Chart interpretation exercises
:::::

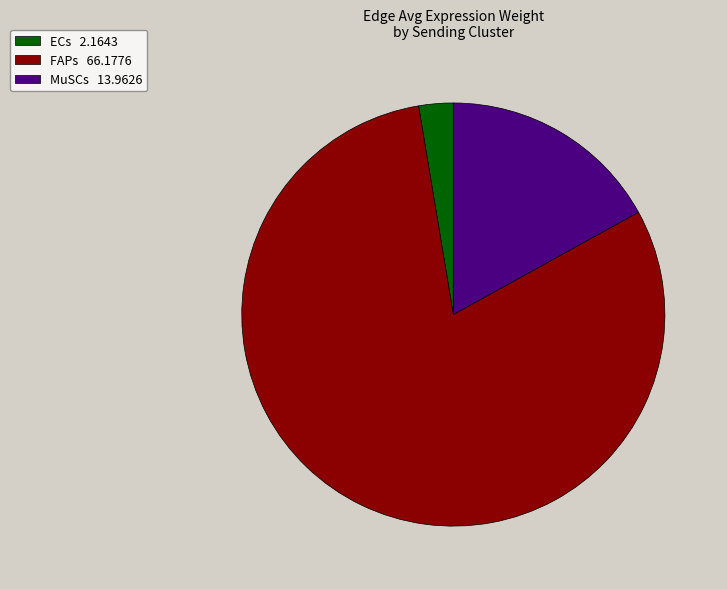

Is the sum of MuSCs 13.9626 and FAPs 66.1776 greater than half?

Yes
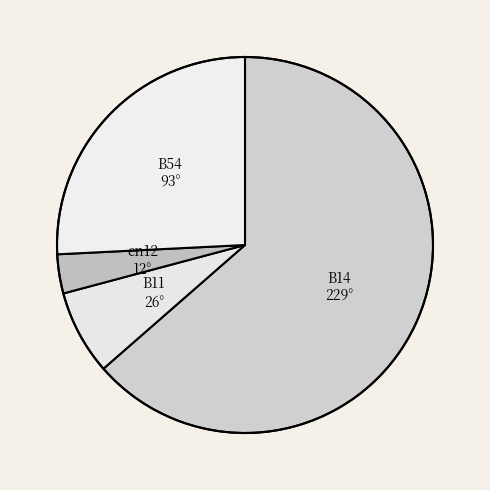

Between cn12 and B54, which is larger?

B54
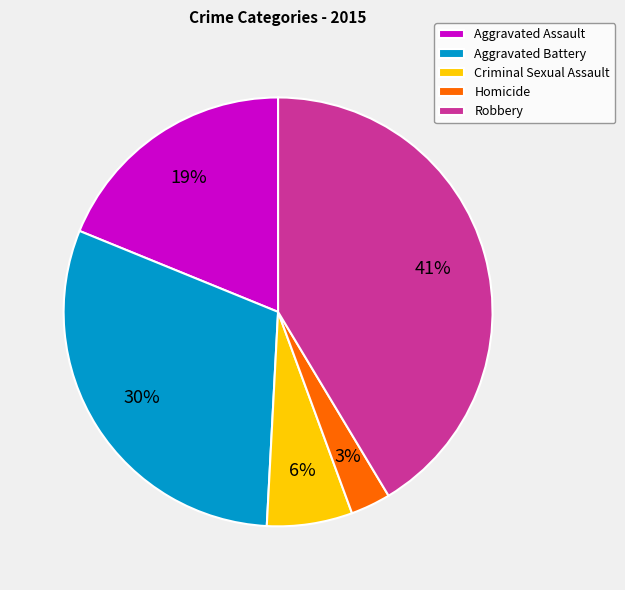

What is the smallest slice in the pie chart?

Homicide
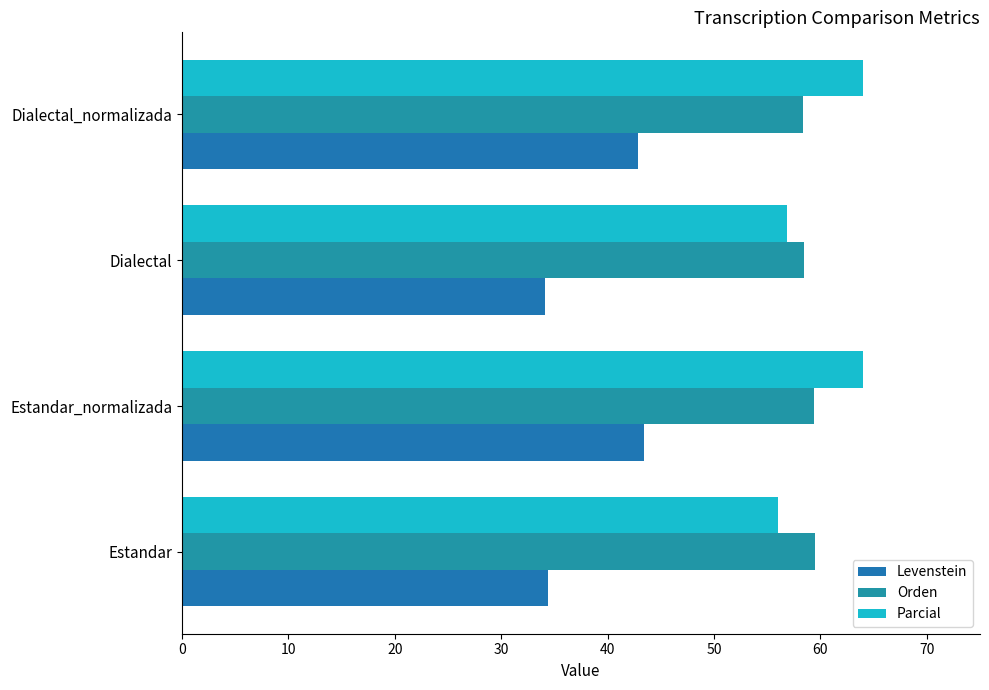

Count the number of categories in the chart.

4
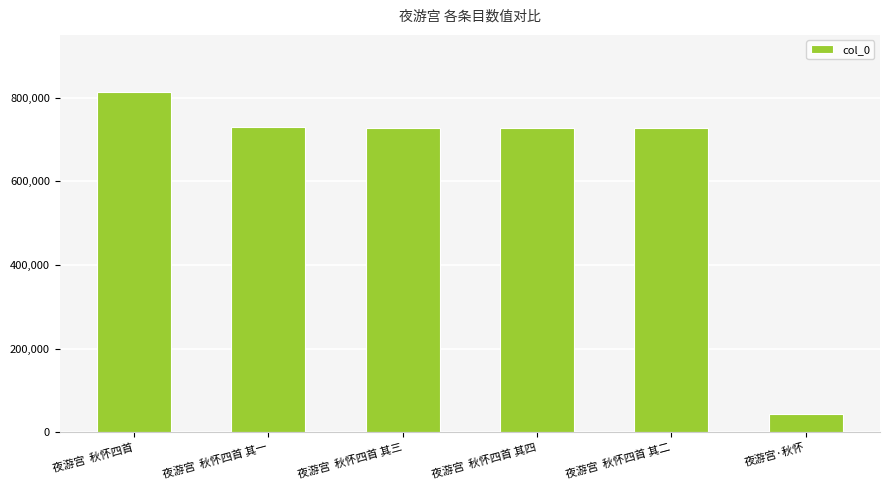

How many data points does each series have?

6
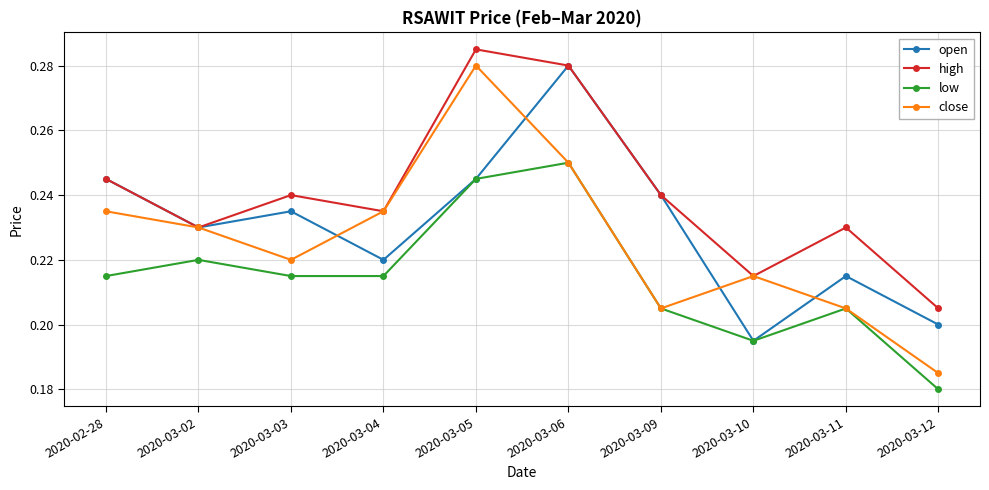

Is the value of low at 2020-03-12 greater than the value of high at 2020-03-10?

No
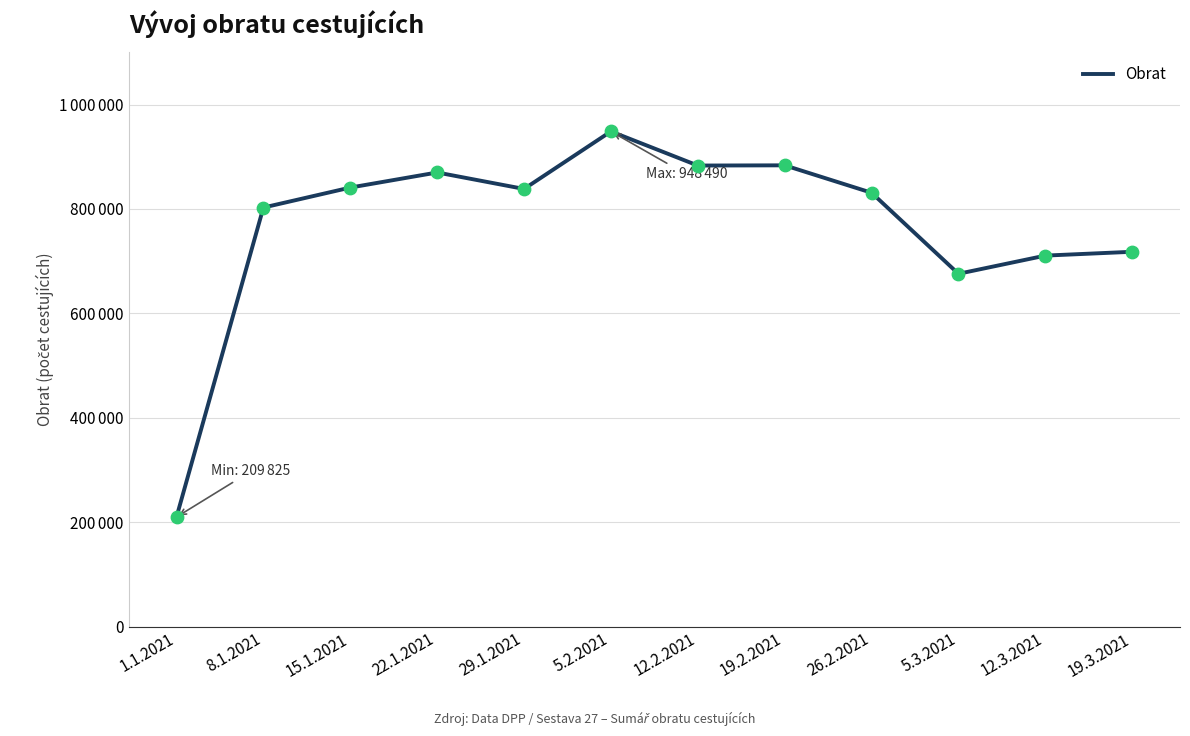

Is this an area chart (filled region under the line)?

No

:::::

What to work on: Return every line of the listing above that contains the word "greater", matching case exactly.

Response for this exercise:
Is the sum of MuSCs 13.9626 and FAPs 66.1776 greater than half?
Is the value of low at 2020-03-12 greater than the value of high at 2020-03-10?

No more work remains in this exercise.